On paper, Lock Up looks like a killer band. And it should be, in whichever of its four incarnations (so far) that you choose. It should add up to a sum greater than its parts, some grindcore Voltron. But in practice, its mathematics are less the sum of its parts than sort of the mean of them…
Formed in 1998 as a side project of Napalm Death’s Shane Embury and then-Napalm guitarist Jesse Pintado, with journeyman drummer Nick Barker and Hypocrisy mainstay Peter Tägtgren, the first version of Lock Up spit forth the pleasurable enough Pleasures Pave Sewers. That one set the tone for all that’s come after: modern Napalm-ish death / grind, but lacking the passion and the personality. A switch to At The Gates / Disfear frontman Tomas Lindberg for 2002’s Hate Breeds Suffering fared only a little better – that album remains Lock Up’s best, and it’s still nothing overly amazing. A few years thereafter, Pintado tragically passed away, and Lock Up laid dormant until 2011’s Necropolis Transparent, which featured new guitarist Anton Reisenegger (of Chile’s oft-underrated Pentagram). Necropolis was another solid slice of death / grind, and again, nothing particularly distinctive.

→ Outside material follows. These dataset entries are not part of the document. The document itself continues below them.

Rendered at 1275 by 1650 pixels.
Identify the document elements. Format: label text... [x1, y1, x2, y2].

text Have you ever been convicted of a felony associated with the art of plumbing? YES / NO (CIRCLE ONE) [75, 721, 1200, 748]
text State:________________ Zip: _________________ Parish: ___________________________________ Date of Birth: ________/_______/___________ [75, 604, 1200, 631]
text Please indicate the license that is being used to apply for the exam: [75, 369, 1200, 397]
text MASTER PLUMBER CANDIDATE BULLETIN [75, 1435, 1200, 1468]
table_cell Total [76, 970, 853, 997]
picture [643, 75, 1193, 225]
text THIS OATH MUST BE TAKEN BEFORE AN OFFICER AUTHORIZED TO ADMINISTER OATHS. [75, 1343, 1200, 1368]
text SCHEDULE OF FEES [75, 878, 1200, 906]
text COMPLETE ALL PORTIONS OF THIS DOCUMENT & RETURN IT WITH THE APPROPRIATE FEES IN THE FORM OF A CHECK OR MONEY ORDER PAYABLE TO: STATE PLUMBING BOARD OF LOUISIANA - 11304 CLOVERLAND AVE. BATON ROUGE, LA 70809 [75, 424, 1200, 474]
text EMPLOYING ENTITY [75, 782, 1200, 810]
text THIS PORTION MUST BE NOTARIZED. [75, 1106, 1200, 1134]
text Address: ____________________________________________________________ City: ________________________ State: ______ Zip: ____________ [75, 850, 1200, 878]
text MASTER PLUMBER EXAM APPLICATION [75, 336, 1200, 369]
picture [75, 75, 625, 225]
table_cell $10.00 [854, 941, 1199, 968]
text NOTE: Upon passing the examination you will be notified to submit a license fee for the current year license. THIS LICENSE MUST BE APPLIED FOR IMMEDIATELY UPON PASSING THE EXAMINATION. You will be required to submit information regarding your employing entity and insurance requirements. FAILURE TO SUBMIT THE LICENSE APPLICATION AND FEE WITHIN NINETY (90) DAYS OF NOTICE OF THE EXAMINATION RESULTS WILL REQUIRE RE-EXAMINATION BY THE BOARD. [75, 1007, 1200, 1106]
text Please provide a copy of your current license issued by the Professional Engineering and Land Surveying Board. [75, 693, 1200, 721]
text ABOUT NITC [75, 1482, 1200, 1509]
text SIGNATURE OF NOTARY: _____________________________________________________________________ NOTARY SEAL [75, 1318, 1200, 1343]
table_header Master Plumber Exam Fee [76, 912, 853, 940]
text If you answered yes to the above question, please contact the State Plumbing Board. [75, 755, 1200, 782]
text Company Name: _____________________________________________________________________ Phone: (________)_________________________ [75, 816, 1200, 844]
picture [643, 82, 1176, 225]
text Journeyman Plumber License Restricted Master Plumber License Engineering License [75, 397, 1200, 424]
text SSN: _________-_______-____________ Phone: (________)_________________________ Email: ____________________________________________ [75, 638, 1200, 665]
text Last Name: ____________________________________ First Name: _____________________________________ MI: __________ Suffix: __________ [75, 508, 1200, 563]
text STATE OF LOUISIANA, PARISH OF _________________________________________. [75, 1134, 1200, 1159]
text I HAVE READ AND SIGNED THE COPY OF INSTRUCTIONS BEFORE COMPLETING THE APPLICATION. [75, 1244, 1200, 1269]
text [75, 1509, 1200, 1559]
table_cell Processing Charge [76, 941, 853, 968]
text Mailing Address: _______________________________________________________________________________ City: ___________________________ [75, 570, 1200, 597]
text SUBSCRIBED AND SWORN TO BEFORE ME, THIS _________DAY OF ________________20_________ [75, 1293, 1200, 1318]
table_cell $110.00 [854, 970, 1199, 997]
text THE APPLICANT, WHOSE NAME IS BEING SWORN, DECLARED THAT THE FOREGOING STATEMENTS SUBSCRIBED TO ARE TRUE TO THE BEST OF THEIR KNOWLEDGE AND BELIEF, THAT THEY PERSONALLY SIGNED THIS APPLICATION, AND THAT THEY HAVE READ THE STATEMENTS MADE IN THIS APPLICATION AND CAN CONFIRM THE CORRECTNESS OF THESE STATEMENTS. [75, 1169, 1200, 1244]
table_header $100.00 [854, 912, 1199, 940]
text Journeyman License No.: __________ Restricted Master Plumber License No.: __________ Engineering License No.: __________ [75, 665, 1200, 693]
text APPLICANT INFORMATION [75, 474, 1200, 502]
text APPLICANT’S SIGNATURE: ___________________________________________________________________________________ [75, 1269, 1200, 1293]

So here’s the fourth Lock Up album, and guess what? It’s a Lock Up album. And now with yet another new vocalist, in former Brutal Truth-er Kevin Sharp…
Like the three before it, it’s a fun and ultimately disposable death / grind record, with a couple of standout tracks and a whole lot of blasting and carving riffs that feed the hunger in the moment, and yet never achieve the greatness of any of the primary bands of anyone involved. Still, there’s plenty enough merit in “Demons Raging,” with its tight riffing and some hardcore grooves, and in the almost blackened dissonant bits of “The Plague That Stalks The Darkness” (and that one adds another pit-stoking breakdown), or in the relentless pace of “Mind Fight.” Demonization’s finest moment comes in its least ordinary – perhaps echoing the industrialized experimental aspect of the titular song on Napalm Death’s Apex Predator, “Demonization” fades in with echoed drums, guitar feedback, and a feel completely different than the remainder of the album. It’s the only moment on Demonization that breaks from the expected, and it’s also (or perhaps, consequently) the most interesting track on hand.
Of course, given the pedigrees of everyone involved, and the three Lock Up albums prior, it should be little surprise that Demonization is produced and performed very capably. Barker makes blasting sound easy, his high tom rolls perforating the beat with the occasional break in the maelstrom; Reisenegger’s guitar is sharp, and of course, Embury’s bass is gnarled, distorted, and biting. Sharp spits and screams here in the same manner as elsewhere – Primate, Venomous Concept, whichever other project… It’s not that Lock Up isn’t a collection of great musicians – it’s more that it feels very much like the side project it is. It’s fun, but it’s no one’s favorite band, on either end of the creator-listener divide.
So all that to say this: It’s Lock Up; it’s here for a good time; and if you liked any of the first three, here’s another variation on that theme. If you’re into the whole death / grind mash-up, if sharp riffing and blast beats are your thing, and you’re not super-picky about the whole of it being anything more than a B-grade version of at least a few of the members’ better-known outlets, then Demonization is absolutely an entertaining way to spend forty-one minutes of your day.